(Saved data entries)
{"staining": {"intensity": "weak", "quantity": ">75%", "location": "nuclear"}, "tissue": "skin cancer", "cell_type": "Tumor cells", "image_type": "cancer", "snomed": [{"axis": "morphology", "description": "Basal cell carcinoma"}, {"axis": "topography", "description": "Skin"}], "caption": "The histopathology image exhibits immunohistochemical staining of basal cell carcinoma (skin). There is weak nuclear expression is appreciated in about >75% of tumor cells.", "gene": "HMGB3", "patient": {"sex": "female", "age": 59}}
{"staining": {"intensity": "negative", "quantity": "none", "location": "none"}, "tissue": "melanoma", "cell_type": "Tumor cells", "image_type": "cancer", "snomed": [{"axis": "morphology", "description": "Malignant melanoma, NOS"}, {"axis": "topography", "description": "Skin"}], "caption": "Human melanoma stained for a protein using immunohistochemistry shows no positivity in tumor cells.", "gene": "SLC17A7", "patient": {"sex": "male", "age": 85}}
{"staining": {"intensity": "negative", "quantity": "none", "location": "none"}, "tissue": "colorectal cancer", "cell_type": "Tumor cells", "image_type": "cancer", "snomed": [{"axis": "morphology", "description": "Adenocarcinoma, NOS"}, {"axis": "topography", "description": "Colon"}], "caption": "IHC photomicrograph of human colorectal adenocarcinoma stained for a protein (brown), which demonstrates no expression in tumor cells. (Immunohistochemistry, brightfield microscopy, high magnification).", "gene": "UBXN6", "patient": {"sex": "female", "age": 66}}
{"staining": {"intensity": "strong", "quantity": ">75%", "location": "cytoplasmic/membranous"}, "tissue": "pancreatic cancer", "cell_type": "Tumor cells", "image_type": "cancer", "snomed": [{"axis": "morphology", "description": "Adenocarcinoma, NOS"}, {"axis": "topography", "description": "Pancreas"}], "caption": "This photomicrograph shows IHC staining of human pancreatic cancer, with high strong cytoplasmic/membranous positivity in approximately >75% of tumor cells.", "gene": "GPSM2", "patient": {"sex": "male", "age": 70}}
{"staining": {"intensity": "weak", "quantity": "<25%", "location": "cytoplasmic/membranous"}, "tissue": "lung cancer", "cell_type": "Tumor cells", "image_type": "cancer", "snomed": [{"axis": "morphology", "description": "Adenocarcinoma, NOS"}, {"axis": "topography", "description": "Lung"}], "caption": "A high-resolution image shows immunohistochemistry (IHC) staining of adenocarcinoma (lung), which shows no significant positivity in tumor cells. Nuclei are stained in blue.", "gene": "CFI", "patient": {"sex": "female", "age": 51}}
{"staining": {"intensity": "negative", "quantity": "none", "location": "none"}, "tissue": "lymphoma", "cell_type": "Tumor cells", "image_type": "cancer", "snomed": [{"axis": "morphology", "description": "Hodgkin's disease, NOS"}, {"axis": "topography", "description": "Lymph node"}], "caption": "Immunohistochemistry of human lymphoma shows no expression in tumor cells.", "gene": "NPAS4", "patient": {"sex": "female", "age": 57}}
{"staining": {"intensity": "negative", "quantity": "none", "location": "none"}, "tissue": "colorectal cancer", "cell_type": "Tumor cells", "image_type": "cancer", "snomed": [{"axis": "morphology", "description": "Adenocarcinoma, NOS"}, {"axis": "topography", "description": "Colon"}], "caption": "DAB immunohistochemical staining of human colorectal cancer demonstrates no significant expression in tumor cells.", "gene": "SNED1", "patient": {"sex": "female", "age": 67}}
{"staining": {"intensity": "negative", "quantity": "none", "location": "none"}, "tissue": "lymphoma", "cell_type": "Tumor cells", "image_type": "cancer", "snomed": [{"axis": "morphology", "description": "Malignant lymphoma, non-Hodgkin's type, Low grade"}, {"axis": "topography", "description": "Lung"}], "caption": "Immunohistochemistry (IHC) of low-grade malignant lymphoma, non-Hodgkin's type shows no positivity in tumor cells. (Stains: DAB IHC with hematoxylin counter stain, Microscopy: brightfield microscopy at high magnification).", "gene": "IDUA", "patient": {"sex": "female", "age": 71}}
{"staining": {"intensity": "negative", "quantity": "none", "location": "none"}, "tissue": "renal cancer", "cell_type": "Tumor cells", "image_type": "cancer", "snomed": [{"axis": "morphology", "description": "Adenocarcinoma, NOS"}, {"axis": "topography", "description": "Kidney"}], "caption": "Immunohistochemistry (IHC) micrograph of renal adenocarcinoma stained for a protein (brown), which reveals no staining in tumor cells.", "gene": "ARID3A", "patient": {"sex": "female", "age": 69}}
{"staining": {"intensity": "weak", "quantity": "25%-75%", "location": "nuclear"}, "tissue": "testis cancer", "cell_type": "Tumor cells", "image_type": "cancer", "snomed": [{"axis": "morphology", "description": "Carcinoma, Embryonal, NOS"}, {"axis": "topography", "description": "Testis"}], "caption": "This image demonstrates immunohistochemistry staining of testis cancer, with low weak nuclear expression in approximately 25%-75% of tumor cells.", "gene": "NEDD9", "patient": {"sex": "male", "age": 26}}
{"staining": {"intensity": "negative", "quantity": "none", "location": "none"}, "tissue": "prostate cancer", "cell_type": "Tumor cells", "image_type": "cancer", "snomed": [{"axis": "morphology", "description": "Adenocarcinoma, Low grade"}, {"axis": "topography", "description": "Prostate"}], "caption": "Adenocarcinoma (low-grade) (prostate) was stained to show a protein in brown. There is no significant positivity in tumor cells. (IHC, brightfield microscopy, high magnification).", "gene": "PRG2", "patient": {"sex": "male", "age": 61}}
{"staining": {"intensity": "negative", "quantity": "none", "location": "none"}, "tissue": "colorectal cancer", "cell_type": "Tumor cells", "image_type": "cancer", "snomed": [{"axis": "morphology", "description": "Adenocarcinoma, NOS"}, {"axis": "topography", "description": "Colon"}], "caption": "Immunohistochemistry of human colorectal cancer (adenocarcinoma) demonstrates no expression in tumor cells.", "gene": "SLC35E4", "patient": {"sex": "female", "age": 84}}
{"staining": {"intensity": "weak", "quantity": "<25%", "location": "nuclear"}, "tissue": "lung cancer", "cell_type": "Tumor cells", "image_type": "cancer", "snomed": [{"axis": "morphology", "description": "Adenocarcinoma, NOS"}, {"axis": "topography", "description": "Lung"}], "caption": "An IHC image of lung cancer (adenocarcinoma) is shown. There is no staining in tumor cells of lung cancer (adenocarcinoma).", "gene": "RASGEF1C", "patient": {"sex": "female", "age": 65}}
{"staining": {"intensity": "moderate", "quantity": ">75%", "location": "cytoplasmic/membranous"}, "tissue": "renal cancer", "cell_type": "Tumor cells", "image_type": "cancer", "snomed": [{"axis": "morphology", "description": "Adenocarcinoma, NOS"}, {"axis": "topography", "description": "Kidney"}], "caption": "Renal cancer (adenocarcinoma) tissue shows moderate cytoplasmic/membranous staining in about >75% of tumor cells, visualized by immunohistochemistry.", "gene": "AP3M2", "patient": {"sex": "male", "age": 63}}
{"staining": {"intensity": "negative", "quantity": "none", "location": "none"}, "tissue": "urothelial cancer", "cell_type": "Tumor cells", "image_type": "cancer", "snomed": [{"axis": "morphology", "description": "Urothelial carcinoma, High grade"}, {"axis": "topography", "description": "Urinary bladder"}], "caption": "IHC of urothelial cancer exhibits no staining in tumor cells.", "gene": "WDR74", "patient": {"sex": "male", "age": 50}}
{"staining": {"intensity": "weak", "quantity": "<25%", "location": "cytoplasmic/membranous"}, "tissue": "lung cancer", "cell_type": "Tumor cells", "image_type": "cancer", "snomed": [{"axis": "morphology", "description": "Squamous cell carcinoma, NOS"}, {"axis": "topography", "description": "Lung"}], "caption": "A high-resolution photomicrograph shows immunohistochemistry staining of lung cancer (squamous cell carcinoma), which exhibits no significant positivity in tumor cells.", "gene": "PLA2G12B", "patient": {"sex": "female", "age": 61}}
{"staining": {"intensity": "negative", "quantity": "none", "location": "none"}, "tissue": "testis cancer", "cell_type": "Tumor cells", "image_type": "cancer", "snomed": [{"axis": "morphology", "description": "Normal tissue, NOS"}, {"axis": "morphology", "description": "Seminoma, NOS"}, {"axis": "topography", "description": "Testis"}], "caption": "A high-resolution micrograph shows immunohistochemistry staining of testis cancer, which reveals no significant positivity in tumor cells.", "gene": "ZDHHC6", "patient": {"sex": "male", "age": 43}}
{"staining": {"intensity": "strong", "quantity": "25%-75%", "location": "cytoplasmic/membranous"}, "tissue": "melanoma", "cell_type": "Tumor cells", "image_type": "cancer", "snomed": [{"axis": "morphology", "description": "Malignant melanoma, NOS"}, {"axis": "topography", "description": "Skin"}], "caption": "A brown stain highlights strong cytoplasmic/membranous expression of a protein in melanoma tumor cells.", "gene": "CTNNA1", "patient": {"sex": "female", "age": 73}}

Directions for this task:
What lines in the data include the string "There"? Copy each one.

Output of the exercise:
{"staining": {"intensity": "weak", "quantity": ">75%", "location": "nuclear"}, "tissue": "skin cancer", "cell_type": "Tumor cells", "image_type": "cancer", "snomed": [{"axis": "morphology", "description": "Basal cell carcinoma"}, {"axis": "topography", "description": "Skin"}], "caption": "The histopathology image exhibits immunohistochemical staining of basal cell carcinoma (skin). There is weak nuclear expression is appreciated in about >75% of tumor cells.", "gene": "HMGB3", "patient": {"sex": "female", "age": 59}}
{"staining": {"intensity": "negative", "quantity": "none", "location": "none"}, "tissue": "prostate cancer", "cell_type": "Tumor cells", "image_type": "cancer", "snomed": [{"axis": "morphology", "description": "Adenocarcinoma, Low grade"}, {"axis": "topography", "description": "Prostate"}], "caption": "Adenocarcinoma (low-grade) (prostate) was stained to show a protein in brown. There is no significant positivity in tumor cells. (IHC, brightfield microscopy, high magnification).", "gene": "PRG2", "patient": {"sex": "male", "age": 61}}
{"staining": {"intensity": "weak", "quantity": "<25%", "location": "nuclear"}, "tissue": "lung cancer", "cell_type": "Tumor cells", "image_type": "cancer", "snomed": [{"axis": "morphology", "description": "Adenocarcinoma, NOS"}, {"axis": "topography", "description": "Lung"}], "caption": "An IHC image of lung cancer (adenocarcinoma) is shown. There is no staining in tumor cells of lung cancer (adenocarcinoma).", "gene": "RASGEF1C", "patient": {"sex": "female", "age": 65}}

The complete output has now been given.